Provincial Building and Construction Trades Council of Ontario

Provincial Building and Construction Trades Council of Ontario

April 27, 2016 11:05 ET

'Business-as-usual' will Not Get the Job Done on Prevention: Dillon

TORONTO, ONTARIO--(Marketwired - April 27, 2016) - "The Day of Mourning is a day to reflect on the lives that have been lost in the workplace, or from work-related injuries and disease," said Patrick Dillon, Business Manager of the Provincial Building and Construction Trades Council of Ontario. "All workplace deaths are completely preventable," he emphasized.

"As we mourn every life lost, we implore our business, government, and union leaders to step up in driving real prevention forward.
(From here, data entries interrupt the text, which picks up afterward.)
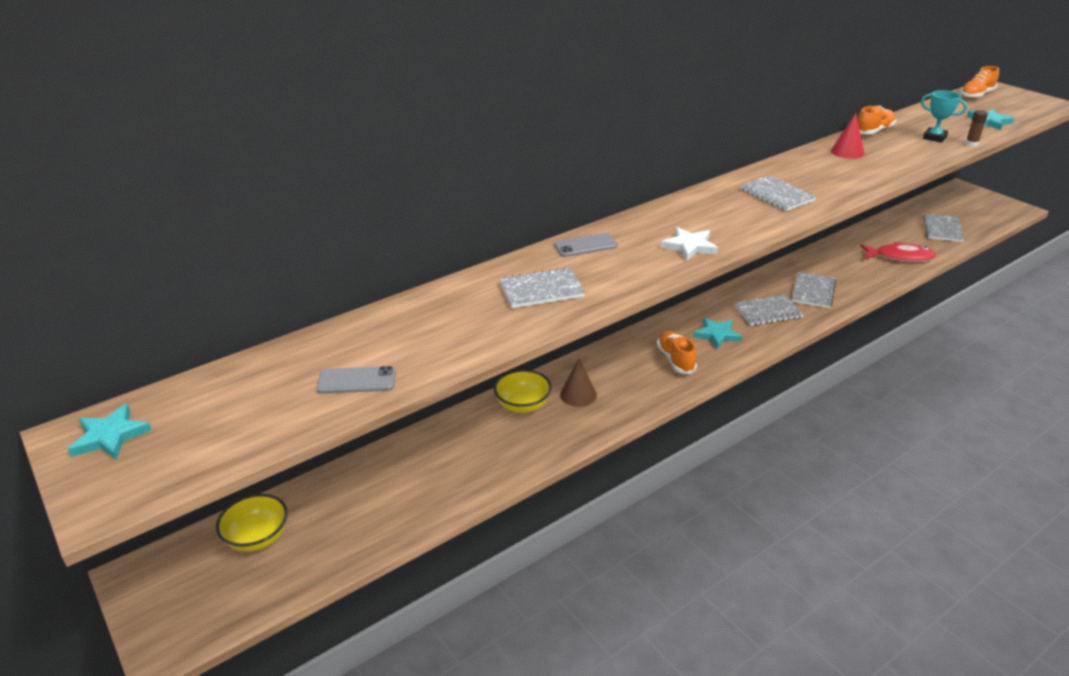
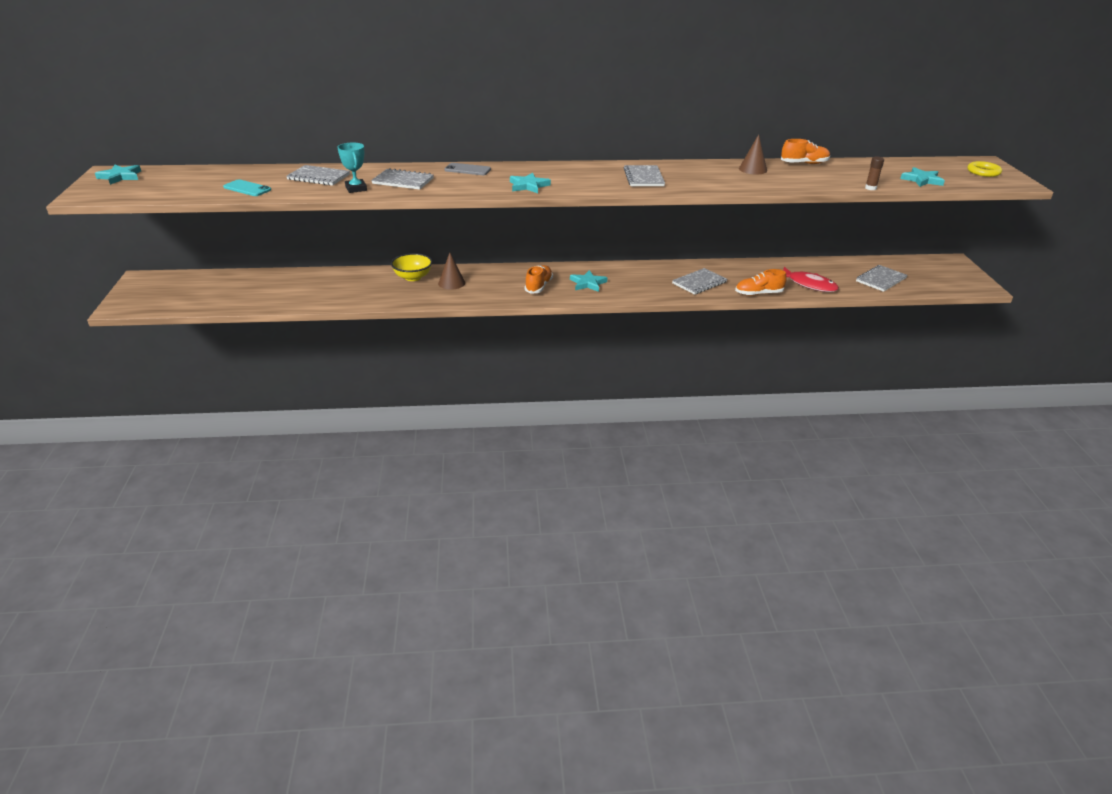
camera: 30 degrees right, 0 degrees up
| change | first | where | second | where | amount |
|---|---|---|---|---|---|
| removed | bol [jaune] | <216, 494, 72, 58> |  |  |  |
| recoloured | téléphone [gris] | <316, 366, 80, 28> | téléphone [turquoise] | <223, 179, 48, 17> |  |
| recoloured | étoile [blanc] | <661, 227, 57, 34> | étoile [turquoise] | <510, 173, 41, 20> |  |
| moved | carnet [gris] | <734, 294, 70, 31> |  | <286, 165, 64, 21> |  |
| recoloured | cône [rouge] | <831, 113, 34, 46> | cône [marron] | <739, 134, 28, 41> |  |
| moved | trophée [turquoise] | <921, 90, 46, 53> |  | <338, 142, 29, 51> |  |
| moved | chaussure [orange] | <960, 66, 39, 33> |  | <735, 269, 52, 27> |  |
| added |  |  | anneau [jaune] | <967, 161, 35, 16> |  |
This means a change in attitudes, but more importantly, a meaningful change in behaviour." Ontario's Building Trades unions, together with signatory contractors are doing their part in advancing prevention by investing in apprenticeship training programs that are critically important to achieving safer working conditions.

April 28th is a nationally recognized day to remember the victims of workplace tragedies, but also to reiterate the need for healthy and safe workplaces across every sector of the economy, especially in construction, which has tragically accounted for the highest share of lives lost to occupational injury and disease. Across Ontario and across the country, ceremonies will be held to mourn the fallen from industrial disease and workplace death.

"Behaviours shape attitudes as much as the other way around," noted Dillon, adding that "we need to secure more and better training for workers, enforce existing safety laws, and punish firms and individuals who put workers' lives at risk with more stringent regulations and harsher sentences (including jail time) until others are deterred and safety outcomes finally begin to change. Business-as-usual will not get the job done when it comes to prevention," concluded Dillon.

The Provincial Building and Construction Trades Council of Ontario represents 150,000 trades workers throughout the province.